# [Document excerpt]
/---

There have been a number of federal and state proposals during the last few years regarding the pricing of pharmaceutical and biopharmaceutical products, government control and other changes to the healthcare system in the United States.

 

By way of example, the United States and state governments continue to propose and pass legislation designed to reduce the cost of healthcare. In March 2010, the United States Congress enacted the PPACA, which, among other things, includes changes to the coverage and payment for drug products under government health care programs. Among the provisions of the PPACA of importance to our potential drug candidates are:

 

   

an annual, nondeductible fee on any entity that manufactures or imports specified branded prescription drugs and biologic agents, apportioned among these entities according to their market share in certain government healthcare programs;

 

   

expansion of eligibility criteria for Medicaid programs by, among other things, allowing states to offer Medicaid coverage to certain individuals with income at or below 133% of the federal poverty level, thereby potentially increasing a manufacturer’s Medicaid rebate liability;

 

   

expanded manufacturers’ rebate liability under the Medicaid Drug Rebate Program by increasing the minimum rebate for both branded and generic drugs and revising the definition of “average manufacturer price,” or AMP, for calculating and reporting Medicaid drug rebates on outpatient prescription drug prices;

 

   

addressed a new methodology by which rebates owed by manufacturers under the Medicaid Drug Rebate Program are calculated for drugs that are inhaled, infused, instilled, implanted or injected;

 

   

expanded the types of entities eligible for the 340B drug discount program;

 

   

established the Medicare Part D coverage gap discount program by requiring manufacturers to provide a 50% point-of-sale-discount off the negotiated price of applicable brand drugs to eligible beneficiaries during their coverage gap period as a condition for the manufacturers’ outpatient drugs to be covered under Medicare Part D; and

 

   

a new Patient-Centered Outcomes Research Institute to oversee, identify priorities in, and conduct comparative clinical effectiveness research, along with funding for such research.

\---

# [Data]

/---

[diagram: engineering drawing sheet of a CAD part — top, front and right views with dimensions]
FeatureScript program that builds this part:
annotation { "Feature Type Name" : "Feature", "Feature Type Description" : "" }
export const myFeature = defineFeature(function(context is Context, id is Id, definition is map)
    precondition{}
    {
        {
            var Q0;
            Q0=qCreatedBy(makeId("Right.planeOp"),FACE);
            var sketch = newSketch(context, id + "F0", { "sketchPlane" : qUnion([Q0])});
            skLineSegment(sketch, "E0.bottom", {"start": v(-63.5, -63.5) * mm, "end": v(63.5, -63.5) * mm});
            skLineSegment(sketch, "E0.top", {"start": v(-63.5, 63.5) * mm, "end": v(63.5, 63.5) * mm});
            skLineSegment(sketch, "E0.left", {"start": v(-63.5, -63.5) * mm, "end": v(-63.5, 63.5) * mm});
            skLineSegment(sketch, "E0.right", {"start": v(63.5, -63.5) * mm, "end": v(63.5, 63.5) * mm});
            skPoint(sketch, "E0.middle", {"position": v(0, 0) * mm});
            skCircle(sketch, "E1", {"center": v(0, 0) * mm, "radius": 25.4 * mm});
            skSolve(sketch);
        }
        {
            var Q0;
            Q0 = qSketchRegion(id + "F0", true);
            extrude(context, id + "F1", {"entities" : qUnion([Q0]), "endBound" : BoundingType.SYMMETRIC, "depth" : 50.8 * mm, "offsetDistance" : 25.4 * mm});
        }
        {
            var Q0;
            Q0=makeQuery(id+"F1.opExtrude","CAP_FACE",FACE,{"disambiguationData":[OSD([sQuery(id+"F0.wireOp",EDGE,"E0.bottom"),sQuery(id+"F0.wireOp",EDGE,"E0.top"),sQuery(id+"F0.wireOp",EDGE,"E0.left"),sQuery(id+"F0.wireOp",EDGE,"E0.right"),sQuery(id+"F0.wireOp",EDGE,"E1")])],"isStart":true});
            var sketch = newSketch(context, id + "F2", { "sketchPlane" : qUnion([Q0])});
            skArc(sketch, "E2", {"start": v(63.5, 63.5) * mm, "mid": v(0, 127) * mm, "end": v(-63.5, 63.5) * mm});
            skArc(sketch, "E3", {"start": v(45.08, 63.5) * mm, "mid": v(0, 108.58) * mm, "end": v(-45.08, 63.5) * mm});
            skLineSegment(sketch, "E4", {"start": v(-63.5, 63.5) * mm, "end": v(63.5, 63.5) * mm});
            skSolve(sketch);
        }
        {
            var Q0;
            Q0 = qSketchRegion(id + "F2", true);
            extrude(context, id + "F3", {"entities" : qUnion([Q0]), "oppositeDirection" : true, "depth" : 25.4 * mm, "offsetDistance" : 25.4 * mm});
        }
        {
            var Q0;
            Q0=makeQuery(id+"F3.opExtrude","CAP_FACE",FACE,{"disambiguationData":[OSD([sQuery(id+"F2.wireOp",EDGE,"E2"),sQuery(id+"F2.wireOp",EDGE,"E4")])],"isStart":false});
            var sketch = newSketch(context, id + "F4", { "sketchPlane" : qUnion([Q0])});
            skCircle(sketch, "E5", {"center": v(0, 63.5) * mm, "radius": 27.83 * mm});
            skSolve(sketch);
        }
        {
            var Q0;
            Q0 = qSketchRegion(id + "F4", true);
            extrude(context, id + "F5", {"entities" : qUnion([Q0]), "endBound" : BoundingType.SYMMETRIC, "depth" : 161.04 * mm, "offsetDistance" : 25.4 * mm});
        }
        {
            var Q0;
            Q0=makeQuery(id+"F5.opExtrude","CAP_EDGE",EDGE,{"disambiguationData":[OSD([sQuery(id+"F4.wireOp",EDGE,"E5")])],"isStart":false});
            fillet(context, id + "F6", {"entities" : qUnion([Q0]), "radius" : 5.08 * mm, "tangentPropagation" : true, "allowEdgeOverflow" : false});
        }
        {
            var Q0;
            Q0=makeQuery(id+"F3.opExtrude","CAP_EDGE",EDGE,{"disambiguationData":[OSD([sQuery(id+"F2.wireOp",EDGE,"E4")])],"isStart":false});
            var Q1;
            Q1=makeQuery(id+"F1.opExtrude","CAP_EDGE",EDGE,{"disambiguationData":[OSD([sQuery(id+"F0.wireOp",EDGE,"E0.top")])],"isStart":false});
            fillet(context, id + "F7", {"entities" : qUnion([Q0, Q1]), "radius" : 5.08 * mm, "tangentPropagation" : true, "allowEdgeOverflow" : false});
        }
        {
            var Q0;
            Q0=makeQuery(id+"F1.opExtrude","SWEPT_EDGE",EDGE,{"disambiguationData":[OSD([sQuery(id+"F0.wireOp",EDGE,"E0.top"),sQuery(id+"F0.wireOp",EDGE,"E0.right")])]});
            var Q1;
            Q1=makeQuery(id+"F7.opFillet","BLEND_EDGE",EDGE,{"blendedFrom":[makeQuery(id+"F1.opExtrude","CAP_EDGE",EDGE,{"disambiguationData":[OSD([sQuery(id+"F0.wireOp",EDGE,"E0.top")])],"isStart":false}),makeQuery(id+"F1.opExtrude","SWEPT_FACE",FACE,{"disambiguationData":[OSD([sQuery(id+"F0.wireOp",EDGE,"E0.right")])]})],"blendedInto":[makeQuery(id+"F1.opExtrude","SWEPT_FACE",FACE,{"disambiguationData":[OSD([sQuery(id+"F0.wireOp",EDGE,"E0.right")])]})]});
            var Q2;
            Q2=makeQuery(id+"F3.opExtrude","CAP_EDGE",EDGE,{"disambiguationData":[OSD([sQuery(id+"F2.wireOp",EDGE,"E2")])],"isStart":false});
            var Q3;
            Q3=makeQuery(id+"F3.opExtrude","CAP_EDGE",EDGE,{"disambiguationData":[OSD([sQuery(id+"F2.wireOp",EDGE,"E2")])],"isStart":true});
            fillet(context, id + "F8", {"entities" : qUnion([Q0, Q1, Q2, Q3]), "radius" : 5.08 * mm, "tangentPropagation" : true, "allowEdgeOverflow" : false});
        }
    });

\---

# [Questions]
1 – Duplicate the portion of the PPACA excerpt that begins with the words containing "There have been" and ends with "the United States.".
2 – Summarize the PPACA excerpt in two sentences.
The records have no connection to the text.

# [Task-by-task solutions]
1 –
There have been a number of federal and state proposals during the last few years regarding the pricing of pharmaceutical and biopharmaceutical products, government control and other changes to the healthcare system in the United States.

2 – Federal and state governments in the United States have proposed and passed legislation meant to reduce healthcare costs, including the PPACA, which Congress enacted in March 2010 and which changed coverage and payment for drug products under government health care programs. Its provisions include an annual fee on manufacturers and importers of specified branded prescription drugs, expanded Medicaid eligibility and manufacturer rebate liability, more entities eligible for the 340B drug discount program, a Medicare Part D coverage gap discount program, and a new Patient-Centered Outcomes Research Institute for comparative clinical effectiveness research.